TASK STATEMENT: Go through the entries below and print, exactly, the lines starting at the one with "LINE_COVERED, Encryption: 25 -> 20" and ending at the one with "LINE_COVERED, Exceptions: 5 -> 2", keeping both ends and no others.

PROVIDED ENTRIES:

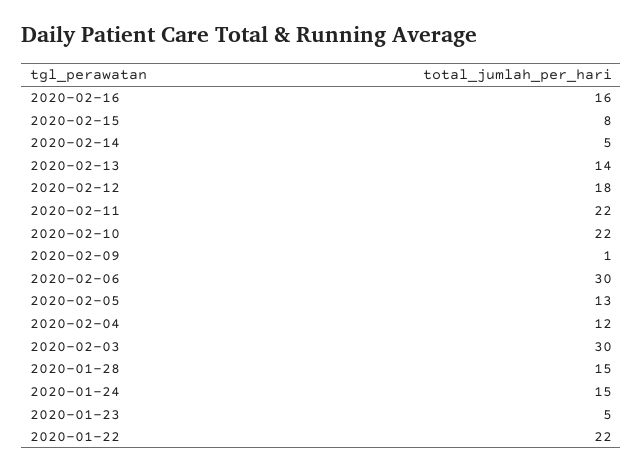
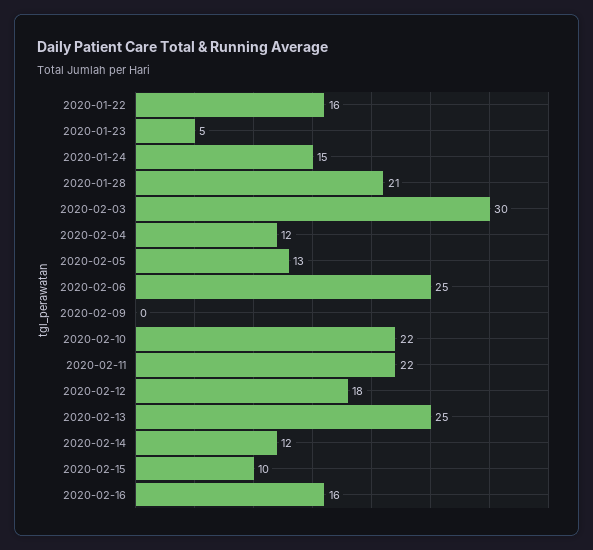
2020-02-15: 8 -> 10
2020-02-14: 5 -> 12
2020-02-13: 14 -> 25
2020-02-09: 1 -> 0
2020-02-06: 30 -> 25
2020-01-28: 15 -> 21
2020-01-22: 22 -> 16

--

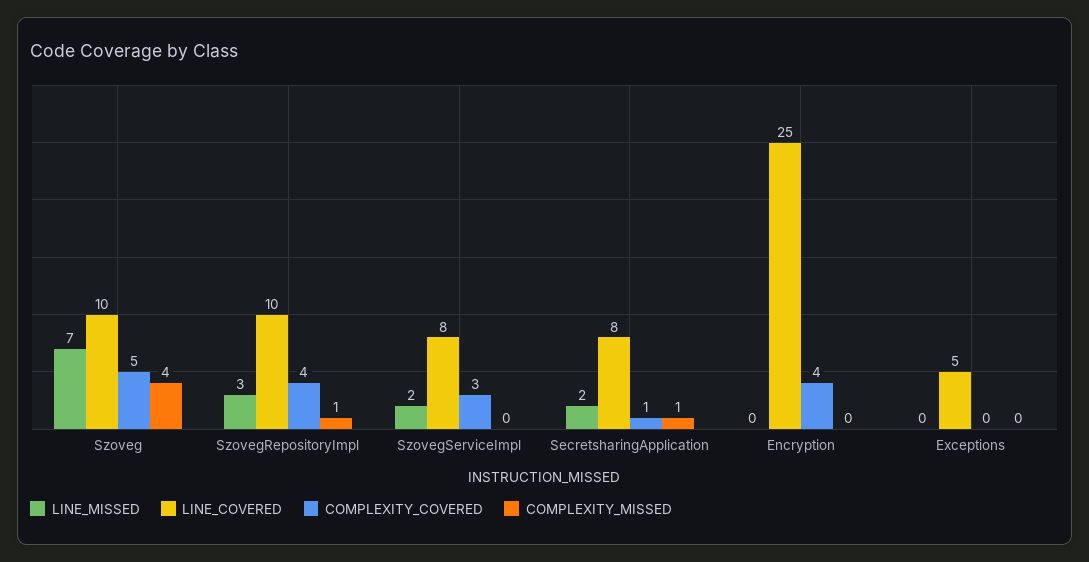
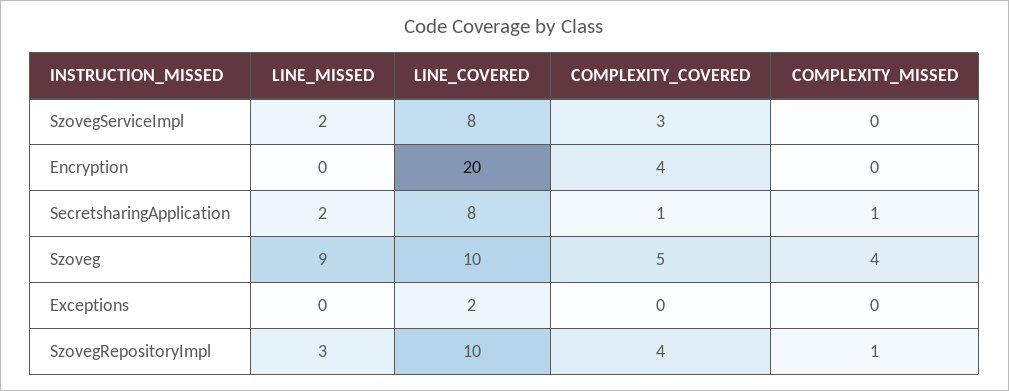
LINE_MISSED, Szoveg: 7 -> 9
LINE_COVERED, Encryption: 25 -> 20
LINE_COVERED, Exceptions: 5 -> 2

...

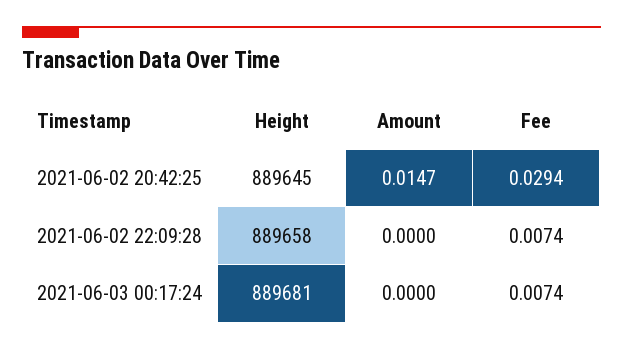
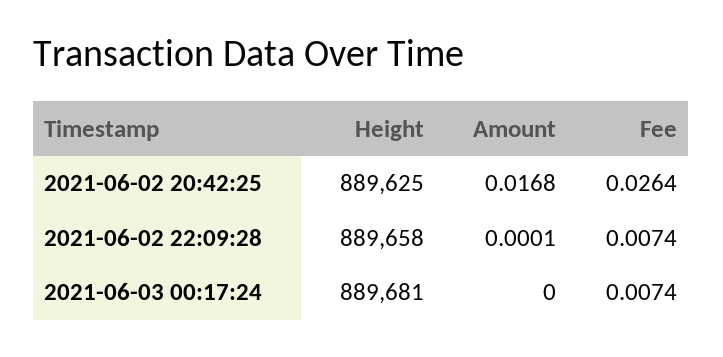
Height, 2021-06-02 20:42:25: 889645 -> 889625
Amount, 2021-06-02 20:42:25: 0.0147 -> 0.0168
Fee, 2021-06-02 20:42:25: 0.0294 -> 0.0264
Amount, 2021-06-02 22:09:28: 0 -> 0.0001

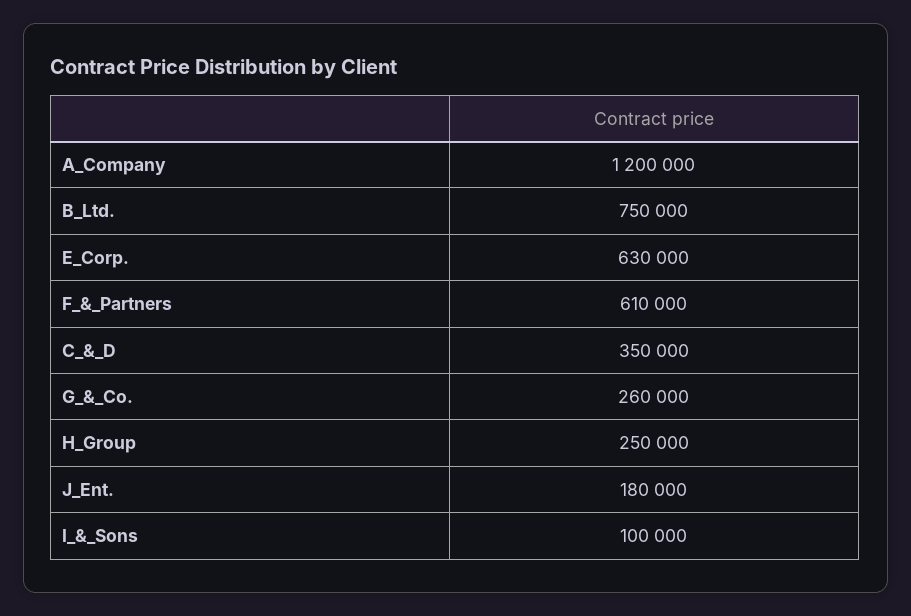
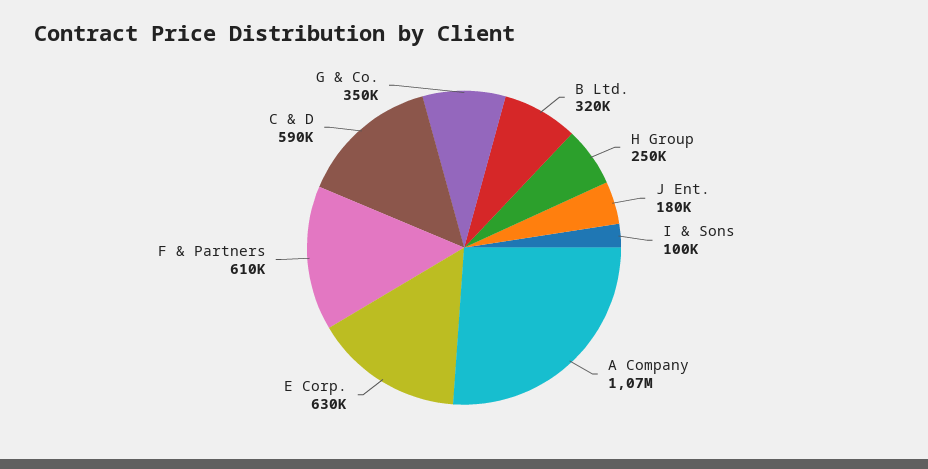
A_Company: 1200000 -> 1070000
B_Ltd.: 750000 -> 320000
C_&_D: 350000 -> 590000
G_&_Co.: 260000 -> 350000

ANSWER SPACE:
LINE_COVERED, Encryption: 25 -> 20
LINE_COVERED, Exceptions: 5 -> 2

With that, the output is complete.